建立包含所述声纹特征的所述声纹库。Building the voiceprint library containing the voiceprint features.

3.根据权利要求2所述的识别方法，其特征在于，所述建立包含声纹特征的声纹库包括：3. The identification method according to claim 2, wherein said establishing a voiceprint library comprising voiceprint features comprises:

采集语音数据，所述语音数据包括环境语音数据及人声数据；Collecting voice data, the voice data includes ambient voice data and human voice data;

对所述语音数据进行滤波降噪处理，得到所述人声数据；Perform filtering and noise reduction processing on the voice data to obtain the human voice data;

提取所述人声数据中的声纹特征以得到所述声纹库。Extracting voiceprint features in the human voice data to obtain the voiceprint library.

4.根据权利要求1所述的识别方法，其特征在于，所述获取当前语音数据中的第一声纹特征包括：4. The identification method according to claim 1, wherein the acquiring the first voiceprint feature in the current voice data comprises:

对所述当前语音数据进行处理以得到所述第一人声数据；processing the current voice data to obtain the first vocal data;

提取所述第一人声数据中的声纹特征，得到所述第一声纹特征。Extracting voiceprint features in the first vocal data to obtain the first voiceprint features.

5.根据权利要求4所述的识别方法，其特征在于，所述人声数据包括唤醒语音数据，所述唤醒语音数据用于唤醒机器人。
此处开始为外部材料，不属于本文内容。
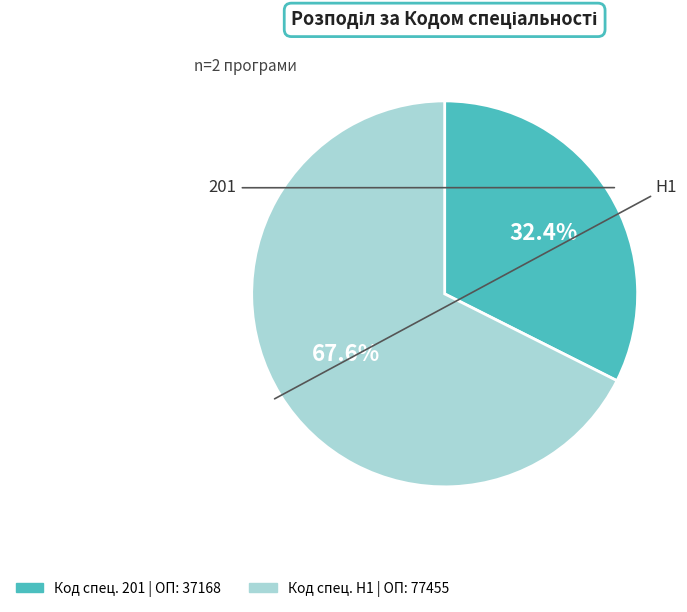

Is there any slice that represents more than half of the pie?

Yes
5 . The identification method according to claim 4 , wherein the human voice data comprises wake-up voice data, and the wake-up voice data is used to wake up the robot. 6 .
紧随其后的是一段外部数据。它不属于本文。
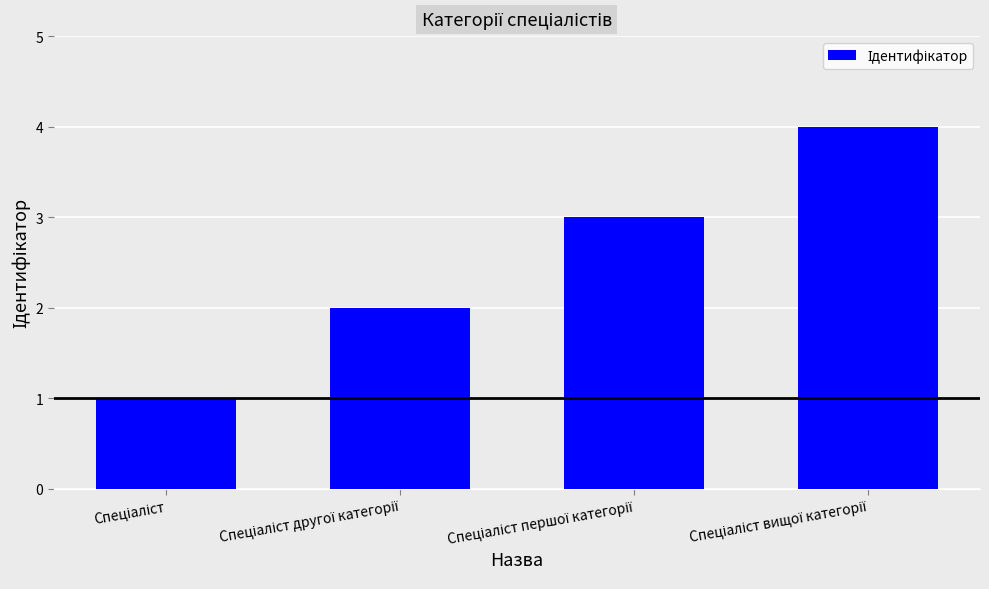

What is the greatest value displayed?

4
6.根据权利要求5所述的识别方法，其特征在于，所述当前语音数据中和所述声纹库中相匹配的人声数据为多个；6. identification method according to claim 5, is characterized in that, the human voice data that matches in described current speech data and described voiceprint library is a plurality of;

所述从所述当前语音数据中提取所述第一声纹特征进行识别包括：The extracting the first voiceprint feature from the current voice data for identification includes:

提取包含所述唤醒语音数据的所述第一人声数据以唤醒所述机器人。The first vocal data including the wake-up voice data is extracted to wake up the robot.

7.根据权利要求4所述的识别方法，其特征在于，若判断所述当前语音数据中的第一声纹特征和所述声纹库中的所述声纹特征不匹配，则继续获取所述第一声纹特征。7. The identification method according to claim 4, wherein, if it is judged that the first voiceprint feature in the current voice data does not match the voiceprint feature in the voiceprint library, then continue to obtain all the voiceprint features. Describe the first voiceprint feature.

8.一种声纹识别装置，其特征在于，所述装置包括处理器及存储器，所述处理器连接所述存储器；其中，所述处理器用于获取当前语音数据中的当前声纹特征；判断所述当前声纹特征是否和所述声纹库中的所述声纹特征匹配；若匹配，则从所述当前语音数据中提取所述当前声纹特征进行识别。8. A voiceprint recognition device, wherein the device comprises a processor and a memory, and the processor is connected to the memory; wherein, the processor is used to obtain the current voiceprint feature in the current voice data; determine Whether the current voiceprint feature matches the voiceprint feature in the voiceprint database; if so, extract the current voiceprint feature from the current voice data for identification.

9.根据权利要求7所述的装置，其特征在于，所述处理器还用于建立包含声纹特征的所述声纹库。9. The apparatus according to claim 7, wherein the processor is further configured to establish the voiceprint library including voiceprint features.

10.一种存储装置，其特征在于，存储有能够实现如权利要求1-7中任一项所述方法的程序文件。10. A storage device, characterized in that a program file capable of implementing the method according to any one of claims 1-7 is stored.